A 4-year-old boy weeps in the arms of a family member after being caught illegally crossing into the United States from Mexico near McAllen, Tex., on May 2. (Adrees Latif/Reuters)

Libby Schaaf is the mayor of Oakland, Calif.

When President Trump was admonishing Attorney General Jeff Sessions to charge me with obstruction of justice Wednesday, I was at Harvard University sharing how we intend to give every child from Oakland, Calif., the opportunity to attend college.

Like all cities, Oakland suffers from disparities. Our African American and Latino children finish college at vastly lower rates than whites. That achievement gap is a tragic legacy of our country’s racist history.

I sought elected office to fix that — to build an equitable city where every resident, from every neighborhood and background, has the same opportunity to thrive. I believe in the American promise of “justice for all.”

Mr. President, I am not obstructing justice. I am seeking it.

The president takes issue with a tweet I posted in February in which I notified residents of an impending raid by Immigration and Customs Enforcement in the Bay Area, including Oakland. I wanted to make sure that people were prepared, not panicked, and that they understood their legal rights.

I did this for people such as Maria Mendoza-Sanchez, who immigrated to the United States from Mexico 24 years ago . She learned English, earned a degree and worked as a nurse in the cancer ward of Oakland’s public hospital. She and her husband, Eusebio, raised four children and bought a home.

“It’s supposed to be that if you assimilate to the culture of the country, you pay taxes, you work, you graduate college, you have a better chance,” Mendoza-Sanchez told the San Francisco Chronicle.

Last August, Mendoza-Sanchez and her husband were deported. They were ripped from their U.S.-born children — exiled to a country they had not set foot in for two decades. And they were taken from Oakland, where they had contributed to our community’s collective health, well-being and safety.

Under the Obama administration, Mendoza-Sanchez’s status — with a clean record, a good job and college-bound children — made her and her husband eligible for deferrals as they sought citizenship.
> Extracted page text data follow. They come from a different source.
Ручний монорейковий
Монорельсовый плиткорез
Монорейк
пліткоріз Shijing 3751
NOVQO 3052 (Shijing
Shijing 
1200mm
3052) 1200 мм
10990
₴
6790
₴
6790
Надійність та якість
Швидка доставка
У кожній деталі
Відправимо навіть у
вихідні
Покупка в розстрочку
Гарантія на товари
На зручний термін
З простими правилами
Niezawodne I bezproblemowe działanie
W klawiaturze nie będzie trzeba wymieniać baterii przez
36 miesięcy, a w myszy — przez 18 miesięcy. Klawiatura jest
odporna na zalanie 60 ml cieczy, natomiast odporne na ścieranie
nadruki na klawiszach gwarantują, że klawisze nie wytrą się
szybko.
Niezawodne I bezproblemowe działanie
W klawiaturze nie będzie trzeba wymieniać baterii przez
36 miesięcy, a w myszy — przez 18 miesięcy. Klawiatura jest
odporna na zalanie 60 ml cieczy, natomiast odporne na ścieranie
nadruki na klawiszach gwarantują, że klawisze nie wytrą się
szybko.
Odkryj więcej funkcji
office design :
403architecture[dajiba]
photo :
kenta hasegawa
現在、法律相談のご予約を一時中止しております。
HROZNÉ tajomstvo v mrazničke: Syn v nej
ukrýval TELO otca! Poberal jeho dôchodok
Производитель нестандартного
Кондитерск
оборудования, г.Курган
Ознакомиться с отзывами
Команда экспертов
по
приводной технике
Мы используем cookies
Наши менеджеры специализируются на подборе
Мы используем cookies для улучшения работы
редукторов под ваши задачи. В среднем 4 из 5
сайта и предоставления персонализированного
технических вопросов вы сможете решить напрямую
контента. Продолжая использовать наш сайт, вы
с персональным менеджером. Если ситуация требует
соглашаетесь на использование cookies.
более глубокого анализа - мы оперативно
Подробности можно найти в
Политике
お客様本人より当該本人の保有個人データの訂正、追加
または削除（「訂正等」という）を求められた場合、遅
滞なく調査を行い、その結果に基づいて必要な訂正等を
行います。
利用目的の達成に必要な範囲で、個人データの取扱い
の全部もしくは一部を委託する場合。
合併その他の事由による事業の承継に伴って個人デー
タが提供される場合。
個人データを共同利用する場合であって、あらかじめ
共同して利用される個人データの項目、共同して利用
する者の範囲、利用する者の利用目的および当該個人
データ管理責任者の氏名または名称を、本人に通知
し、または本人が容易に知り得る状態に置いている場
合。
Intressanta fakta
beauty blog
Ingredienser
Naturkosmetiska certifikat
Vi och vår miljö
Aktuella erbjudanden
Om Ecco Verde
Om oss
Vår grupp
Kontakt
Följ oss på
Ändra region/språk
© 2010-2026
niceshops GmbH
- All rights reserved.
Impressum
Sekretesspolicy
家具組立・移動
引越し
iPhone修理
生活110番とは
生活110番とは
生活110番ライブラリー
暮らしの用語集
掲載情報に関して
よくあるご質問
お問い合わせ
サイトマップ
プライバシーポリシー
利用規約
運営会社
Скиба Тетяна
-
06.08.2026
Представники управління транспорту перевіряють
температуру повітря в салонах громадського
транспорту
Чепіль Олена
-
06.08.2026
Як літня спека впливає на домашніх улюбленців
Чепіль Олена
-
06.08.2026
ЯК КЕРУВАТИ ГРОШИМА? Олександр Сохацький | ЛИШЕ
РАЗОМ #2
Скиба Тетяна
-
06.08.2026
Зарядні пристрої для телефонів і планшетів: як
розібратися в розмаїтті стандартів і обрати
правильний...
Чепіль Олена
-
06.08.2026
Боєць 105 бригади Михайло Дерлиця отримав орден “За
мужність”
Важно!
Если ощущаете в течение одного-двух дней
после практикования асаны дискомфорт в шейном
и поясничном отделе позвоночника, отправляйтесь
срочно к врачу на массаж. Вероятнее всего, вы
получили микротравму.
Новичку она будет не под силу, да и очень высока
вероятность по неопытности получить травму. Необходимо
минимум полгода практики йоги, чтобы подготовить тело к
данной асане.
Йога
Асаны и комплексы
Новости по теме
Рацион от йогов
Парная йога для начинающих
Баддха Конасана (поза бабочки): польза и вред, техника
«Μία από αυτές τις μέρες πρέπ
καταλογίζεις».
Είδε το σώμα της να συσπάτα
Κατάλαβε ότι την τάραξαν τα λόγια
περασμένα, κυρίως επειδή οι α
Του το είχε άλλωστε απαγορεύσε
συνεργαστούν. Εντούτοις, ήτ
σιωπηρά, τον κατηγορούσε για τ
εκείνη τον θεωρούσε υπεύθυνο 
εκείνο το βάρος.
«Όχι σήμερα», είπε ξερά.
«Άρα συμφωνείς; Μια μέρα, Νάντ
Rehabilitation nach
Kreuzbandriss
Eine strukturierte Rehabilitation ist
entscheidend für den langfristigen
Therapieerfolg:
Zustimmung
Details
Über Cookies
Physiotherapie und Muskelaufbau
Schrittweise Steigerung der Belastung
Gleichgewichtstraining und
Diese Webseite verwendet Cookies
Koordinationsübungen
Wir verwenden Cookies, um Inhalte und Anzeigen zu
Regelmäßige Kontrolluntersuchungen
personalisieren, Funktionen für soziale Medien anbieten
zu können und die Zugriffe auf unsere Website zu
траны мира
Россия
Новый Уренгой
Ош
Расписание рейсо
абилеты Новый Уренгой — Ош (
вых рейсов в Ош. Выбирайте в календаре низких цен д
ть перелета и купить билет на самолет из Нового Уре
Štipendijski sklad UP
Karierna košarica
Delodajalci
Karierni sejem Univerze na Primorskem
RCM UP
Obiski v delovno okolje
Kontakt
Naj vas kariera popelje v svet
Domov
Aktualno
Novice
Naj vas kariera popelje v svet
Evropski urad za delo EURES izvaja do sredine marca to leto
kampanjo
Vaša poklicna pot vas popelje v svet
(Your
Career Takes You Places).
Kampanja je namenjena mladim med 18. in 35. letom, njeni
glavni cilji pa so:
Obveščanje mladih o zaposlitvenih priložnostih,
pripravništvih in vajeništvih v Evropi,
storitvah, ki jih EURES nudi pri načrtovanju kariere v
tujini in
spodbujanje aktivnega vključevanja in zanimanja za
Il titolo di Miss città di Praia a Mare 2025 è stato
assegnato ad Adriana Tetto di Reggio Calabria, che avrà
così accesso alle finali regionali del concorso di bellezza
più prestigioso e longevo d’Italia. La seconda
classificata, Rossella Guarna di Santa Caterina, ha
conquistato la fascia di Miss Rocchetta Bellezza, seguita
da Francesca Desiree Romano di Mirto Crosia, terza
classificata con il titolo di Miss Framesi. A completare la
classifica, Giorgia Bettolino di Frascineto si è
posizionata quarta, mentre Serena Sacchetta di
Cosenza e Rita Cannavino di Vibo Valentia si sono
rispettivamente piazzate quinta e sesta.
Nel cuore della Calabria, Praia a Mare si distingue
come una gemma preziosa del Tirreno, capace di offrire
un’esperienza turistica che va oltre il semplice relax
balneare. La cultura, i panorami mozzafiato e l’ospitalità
But under the Trump administration, undocumented residents are vilified as “dangerous criminals” or, as of last week — simply “animals.” Trump has more than doubled deportations of people without any criminal ­convictions.

There are people like Mendoza-Sanchez in communities across our country: hard-working, tax-paying, law-abiding. They are parents, neighbors and caretakers. Their stories may have begun in another country, but — to our blessing and advantage — continue in ours.

They deserve justice too.

Far from the days when Trump’s Scottish mother gained her naturalization so easily, today’s immigration system is broken. It separates families, endangers our economy that relies on a substantial undocumented workforce and doesn’t provide legal representation to those seeking political asylum.

As mayor, it’s my duty to protect my residents — especially when our most vulnerable are unjustly attacked. As a leader, it’s my duty to call out this administration’s anti-immigrant fearmongering for what it is: a racist lie.

It’s well documented that immigrants — even undocumented immigrants — commit fewer crimes than American-born citizens. And diverse, sanctuary cities such as Oakland are seeing dramatic decreases in crime.

Back at Harvard, I was proud to show how our community has increased the number of college- ­enrolled, African American students by 14 percent and Latino students by 11 percent in just one year. We’re determined to close the achievement gap one student, one family and one community at a time.

We call our plan the Oakland Promise. It exemplifies America’s promise. Because Oakland doesn’t obstruct justice, we seek it.